WHAT THIS TASK INVOLVES:
Nothing outside the lines below from the one containing "Minor DISCOVERY" through the one containing "As summer travel" is to be printed; print those exactly, ends included, and drop the pictures.

DATA EXTRACT:
━━━
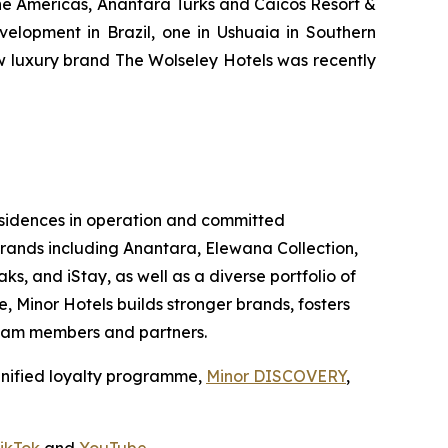
the Americas, Anantara Turks and Caicos Resort &
velopment in Brazil, one in Ushuaia in Southern
ew luxury brand The Wolseley Hotels was recently
 residences in operation and committed
 brands including Anantara, Elewana Collection,
ks, and iStay, as well as a diverse portfolio of
, Minor Hotels builds stronger brands, fosters
 team members and partners.
unified loyalty programme,
Minor DISCOVERY
,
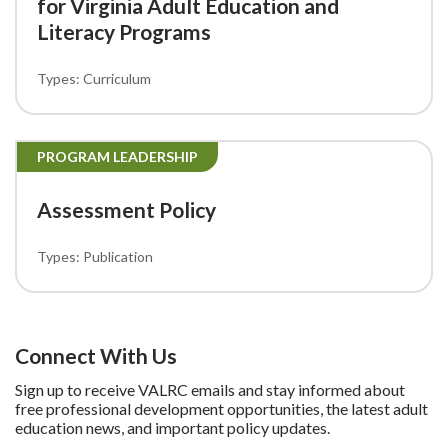
for Virginia Adult Education and
Literacy Programs
Curriculum
PROGRAM LEADERSHIP
Assessment Policy
Publication
Connect With Us
Sign up to receive VALRC emails and stay informed about
free professional development opportunities, the latest adult
education news, and important policy updates.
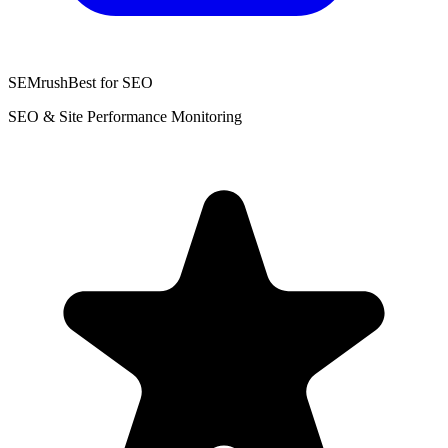
SEMrush
Best for SEO
SEO & Site Performance Monitoring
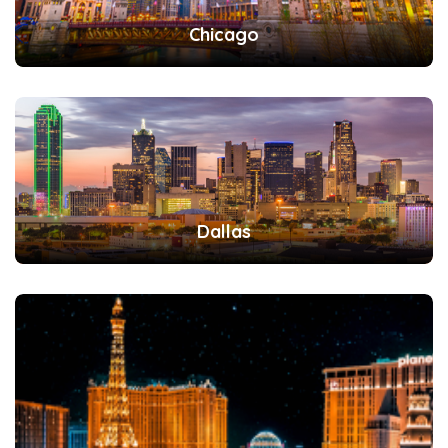
Chicago
Dallas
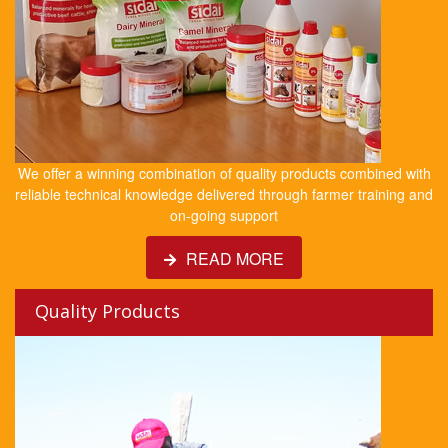
We offer a winning combination of quality products combined with
reliable technical knowledge delivered through farmer training and
on-going support
READ MORE
Quality Products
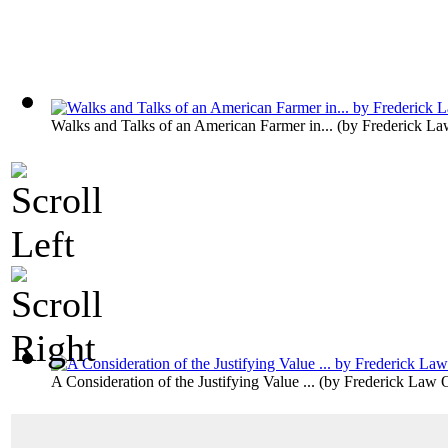
Walks and Talks of an American Farmer in...
(by
Frederick La
A Consideration of the Justifying Value ...
(by
Frederick Law 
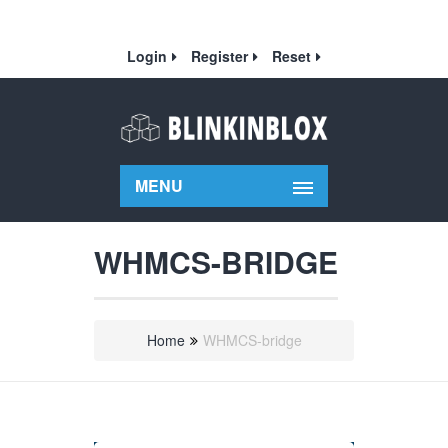
Login
Register
Reset
MENU
WHMCS-BRIDGE
Home
WHMCS-bridge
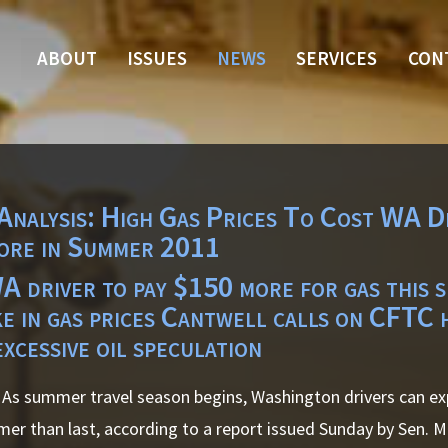
ABOUT
ISSUES
NEWS
SERVICES
CON
Analysis: High Gas Prices To Cost WA D
ore in Summer 2011
 driver to pay $150 more for gas this 
ke in gas prices Cantwell calls on CFTC 
excessive oil speculation
As summer travel season begins, Washington drivers can ex
mer than last, according to a report issued Sunday by Sen. M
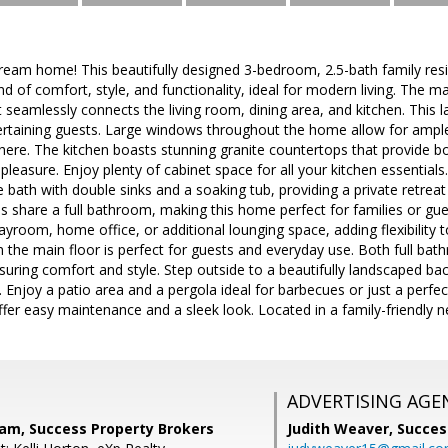
eam home! This beautifully designed 3-bedroom, 2.5-bath family res
nd of comfort, style, and functionality, ideal for modern living. The ma
 seamlessly connects the living room, dining area, and kitchen. This la
ertaining guests. Large windows throughout the home allow for ample 
re. The kitchen boasts stunning granite countertops that provide bo
pleasure. Enjoy plenty of cabinet space for all your kitchen essenti
e bath with double sinks and a soaking tub, providing a private retrea
 share a full bathroom, making this home perfect for families or guest
ayroom, home office, or additional lounging space, adding flexibility t
n the main floor is perfect for guests and everyday use. Both full ba
nsuring comfort and style. Step outside to a beautifully landscaped bac
Enjoy a patio area and a pergola ideal for barbecues or just a perfect 
ffer easy maintenance and a sleek look. Located in a family-friendly 
ADVERTISING AGE
nam, Success Property Brokers
Judith Weaver,
Succes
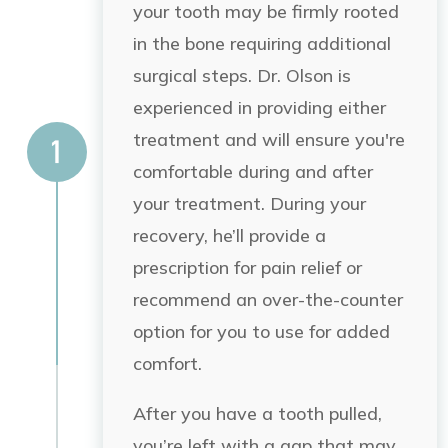
your tooth may be firmly rooted
in the bone requiring additional
surgical steps. Dr. Olson is
experienced in providing either
treatment and will ensure you're
comfortable during and after
your treatment. During your
recovery, he’ll provide a
prescription for pain relief or
recommend an over-the-counter
option for you to use for added
comfort.
After you have a tooth pulled,
you’re left with a gap that may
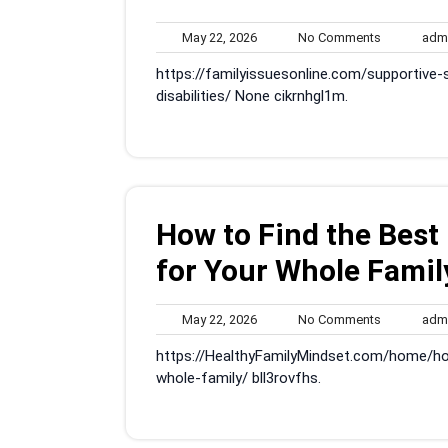
May
No
May 22, 2026
No Comments
adm
22,
Comments
https://familyissuesonline.com/supportive
2026
disabilities/ None cikrnhgl1m.
How to Find the Best
for Your Whole Famil
May
No
May 22, 2026
No Comments
adm
22,
Comments
https://HealthyFamilyMindset.com/home/ho
2026
whole-family/ bll3rovfhs.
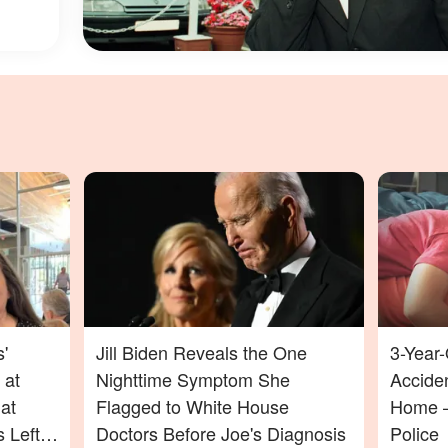
'
Jill Biden Reveals the One
3-Year-
 at
Nighttime Symptom She
Acciden
at
Flagged to White House
Home —
 Left
Doctors Before Joe's Diagnosis
Police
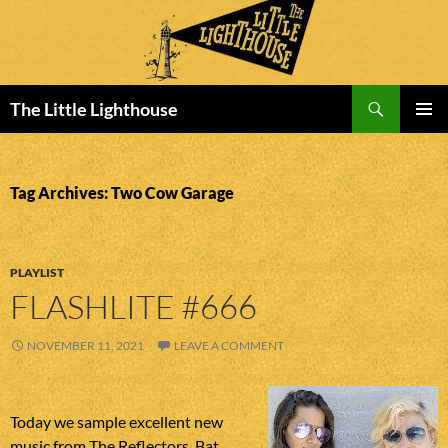
Search
The Little Lighthouse
SKIP
PRIMAR
TO
MENU
CONTENT
Tag Archives: Two Cow Garage
PLAYLIST
FLASHLITE #666
NOVEMBER 11, 2021
LEAVE A COMMENT
Today we sample excellent new
music from The Reflectors, Bat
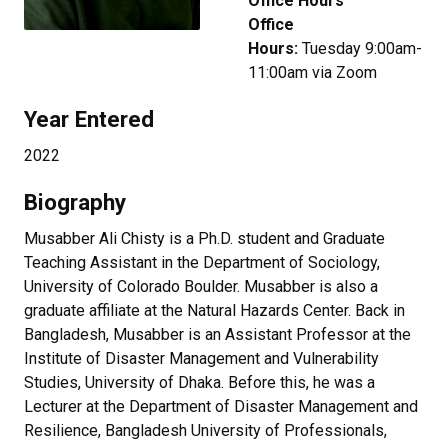
Office Hours
Office
Hours:
Tuesday 9:00am-
11:00am via Zoom
Year Entered
2022
Biography
Musabber Ali Chisty is a Ph.D. student and Graduate
Teaching Assistant in the Department of Sociology,
University of Colorado Boulder. Musabber is also a
graduate affiliate at the Natural Hazards Center. Back in
Bangladesh, Musabber is an Assistant Professor at the
Institute of Disaster Management and Vulnerability
Studies, University of Dhaka. Before this, he was a
Lecturer at the Department of Disaster Management and
Resilience, Bangladesh University of Professionals,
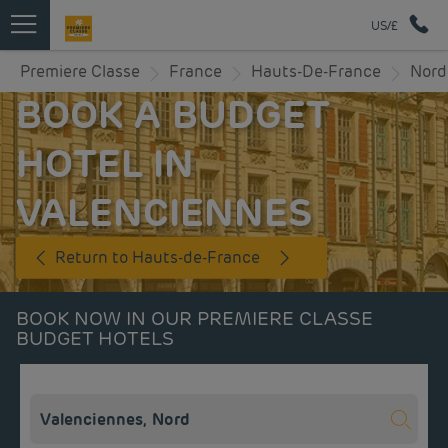
US/£
Premiere Classe
France
Hauts-De-France
Nord
BOOK A BUDGET
HOTEL IN
VALENCIENNES
Return to Hauts-de-France
BOOK NOW IN OUR PREMIERE CLASSE
BUDGET HOTELS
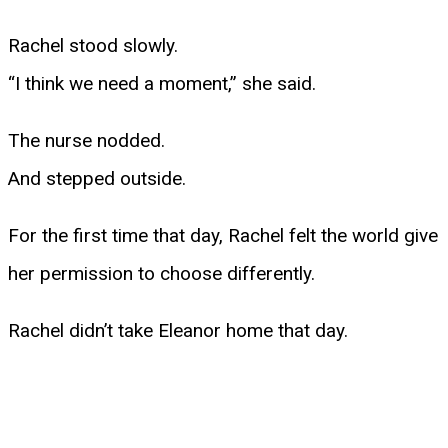
Rachel stood slowly.
“I think we need a moment,” she said.
The nurse nodded.
And stepped outside.
For the first time that day, Rachel felt the world give
her permission to choose differently.
Rachel didn’t take Eleanor home that day.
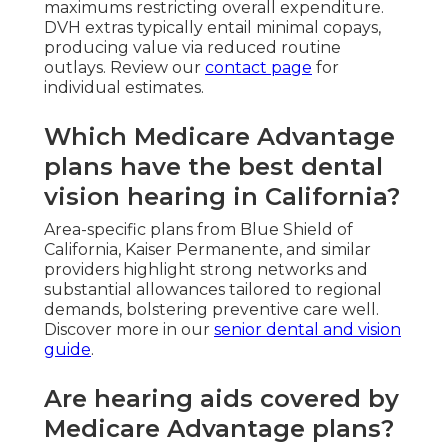
maximums restricting overall expenditure.
DVH extras typically entail minimal copays,
producing value via reduced routine
outlays. Review our
contact page
for
individual estimates.
Which Medicare Advantage
plans have the best dental
vision hearing in California?
Area-specific plans from Blue Shield of
California, Kaiser Permanente, and similar
providers highlight strong networks and
substantial allowances tailored to regional
demands, bolstering preventive care well.
Discover more in our
senior dental and vision
guide
.
Are hearing aids covered by
Medicare Advantage plans?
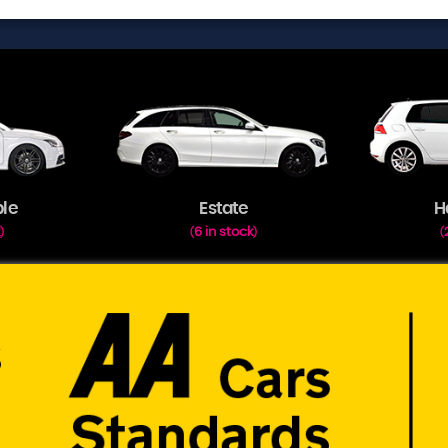
ble
Estate
H
k
6 in stock
)
(
)
(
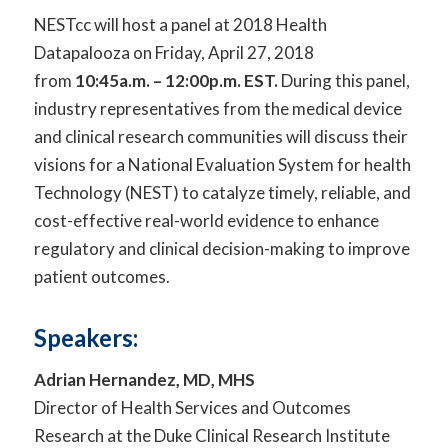
NESTcc will host a panel at 2018 Health
Datapalooza on Friday, April 27, 2018
from
10:45a.m. – 12:00p.m.
EST.
During this panel,
industry representatives from the medical device
and clinical research communities will discuss their
visions for a National Evaluation System for health
Technology (NEST) to catalyze timely, reliable, and
cost-effective real-world evidence to enhance
regulatory and clinical decision-making to improve
patient outcomes.
Speakers:
Adrian Hernandez, MD, MHS
Director of Health Services and Outcomes
Research at the Duke Clinical Research Institute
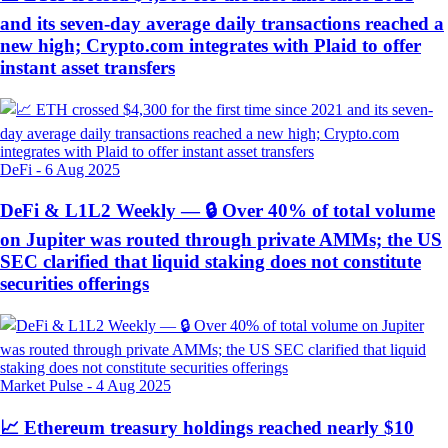
and its seven-day average daily transactions reached a
new high; Crypto.com integrates with Plaid to offer
instant asset transfers
DeFi
-
6 Aug 2025
DeFi & L1L2 Weekly — 🔒 Over 40% of total volume
on Jupiter was routed through private AMMs; the US
SEC clarified that liquid staking does not constitute
securities offerings
Market Pulse
-
4 Aug 2025
📈 Ethereum treasury holdings reached nearly $10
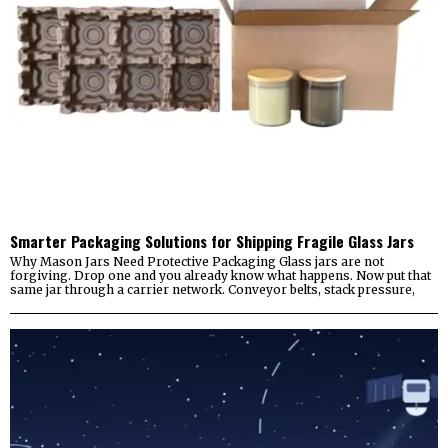
Smarter Packaging Solutions for Shipping Fragile Glass Jars
Why Mason Jars Need Protective Packaging Glass jars are not
forgiving. Drop one and you already know what happens. Now put that
same jar through a carrier network. Conveyor belts, stack pressure,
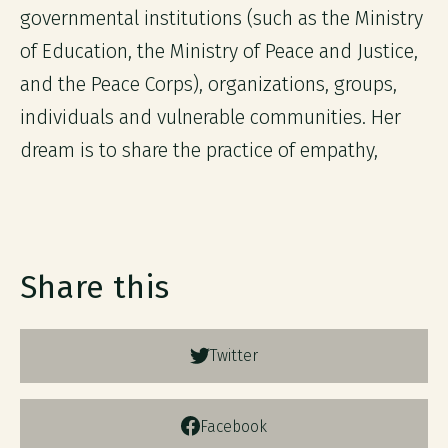
governmental institutions (such as the Ministry
of Education, the Ministry of Peace and Justice,
and the Peace Corps), organizations, groups,
individuals and vulnerable communities. Her
dream is to share the practice of empathy,
Share this
Twitter
Facebook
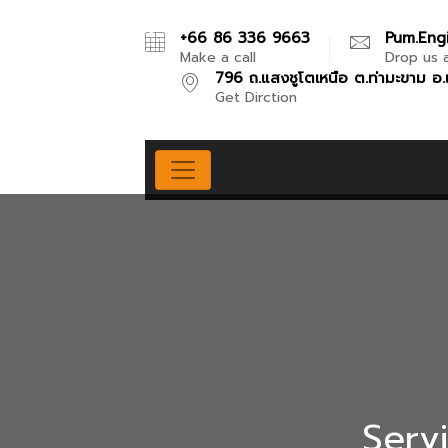
+66 86 336 9663
Pum.eng
Make a call
Drop us a
796 ถ.แสงชูโตเหนือ ต.ท่ามะขาม อ.
Get Dirction
Servi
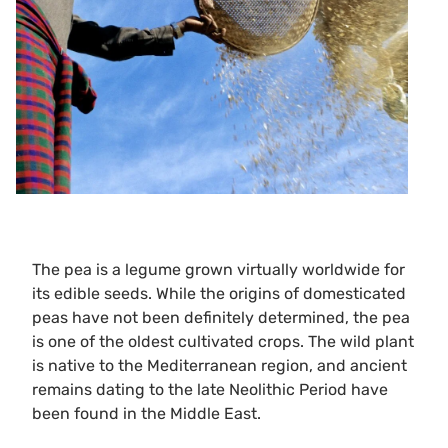
The pea is a legume grown virtually worldwide for
its edible seeds. While the origins of domesticated
peas have not been definitely determined, the pea
is one of the oldest cultivated crops. The wild plant
is native to the Mediterranean region, and ancient
remains dating to the late Neolithic Period have
been found in the Middle East.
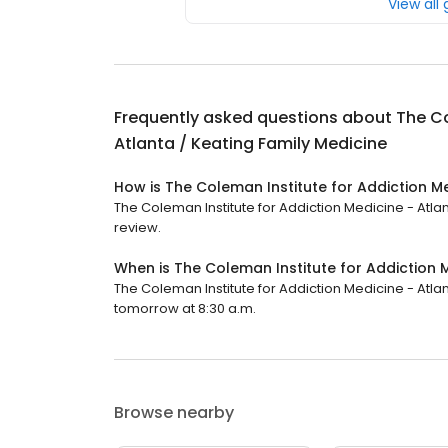
View all
Frequently asked questions about
The Co
Atlanta / Keating Family Medicine
How is The Coleman Institute for Addiction Me
The Coleman Institute for Addiction Medicine - Atlant
review.
When is The Coleman Institute for Addiction 
The Coleman Institute for Addiction Medicine - Atlan
tomorrow at 8:30 a.m.
Browse nearby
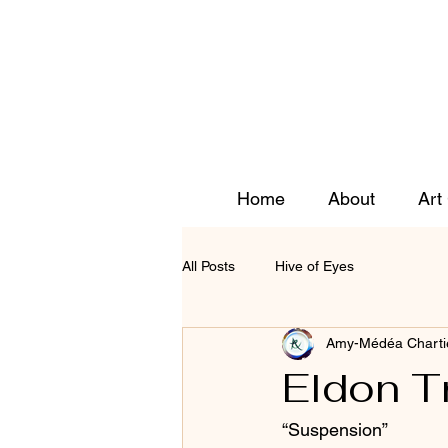
Home
About
Art
All Posts
Hive of Eyes
Amy-Médéa Charti
Eldon T
“Suspension” 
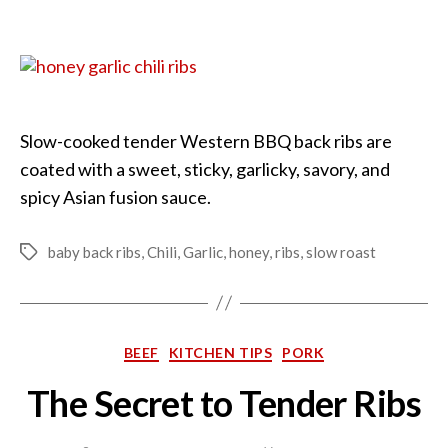
Honey
Garlic
and
Chili
Ribs
Slow-cooked tender Western BBQ back ribs are
coated with a sweet, sticky, garlicky, savory, and
spicy Asian fusion sauce.
baby back ribs
,
Chili
,
Garlic
,
honey
,
ribs
,
slow roast
Tags
Categories
BEEF
KITCHEN TIPS
PORK
The Secret to Tender Ribs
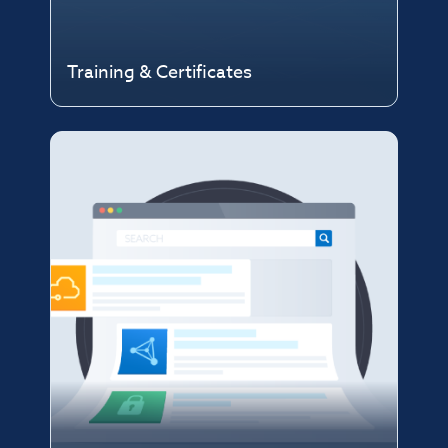
Training & Certificates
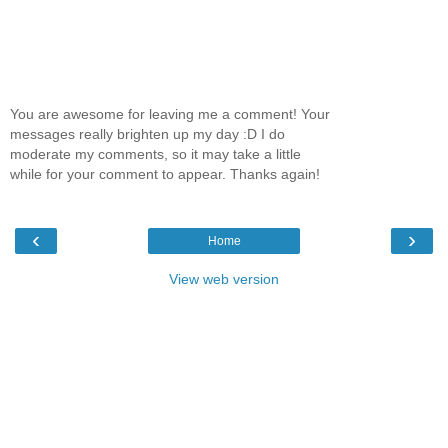
You are awesome for leaving me a comment! Your
messages really brighten up my day :D I do
moderate my comments, so it may take a little
while for your comment to appear. Thanks again!
‹
›
Home
View web version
━━━
RESPONSE AREA:
Minor DISCOVERY
,
for Virginia Adult Education and
Literacy Programs
Curriculum
PROGRAM LEADERSHIP
Assessment Policy
Publication
Connect With Us
Sign up to receive VALRC emails and stay informed about
free professional development opportunities, the latest adult
education news, and important policy updates.
SEMrush
Best for SEO
SEO & Site Performance Monitoring
Chicago
Dallas
We offer a winning combination of quality products combined with
reliable technical knowledge delivered through farmer training and
on-going support
READ MORE
Quality Products
Walks and Talks of an American Farmer in...
(by
Frederick La
A Consideration of the Justifying Value ...
(by
Frederick Law 
Login
Register
Reset
MENU
WHMCS-BRIDGE
Home
WHMCS-bridge
ABOUT
ISSUES
NEWS
SERVICES
CON
Analysis: High Gas Prices To Cost WA D
ore in Summer 2011
 driver to pay $150 more for gas this 
ke in gas prices Cantwell calls on CFTC 
excessive oil speculation
As summer travel season begins, Washington drivers can ex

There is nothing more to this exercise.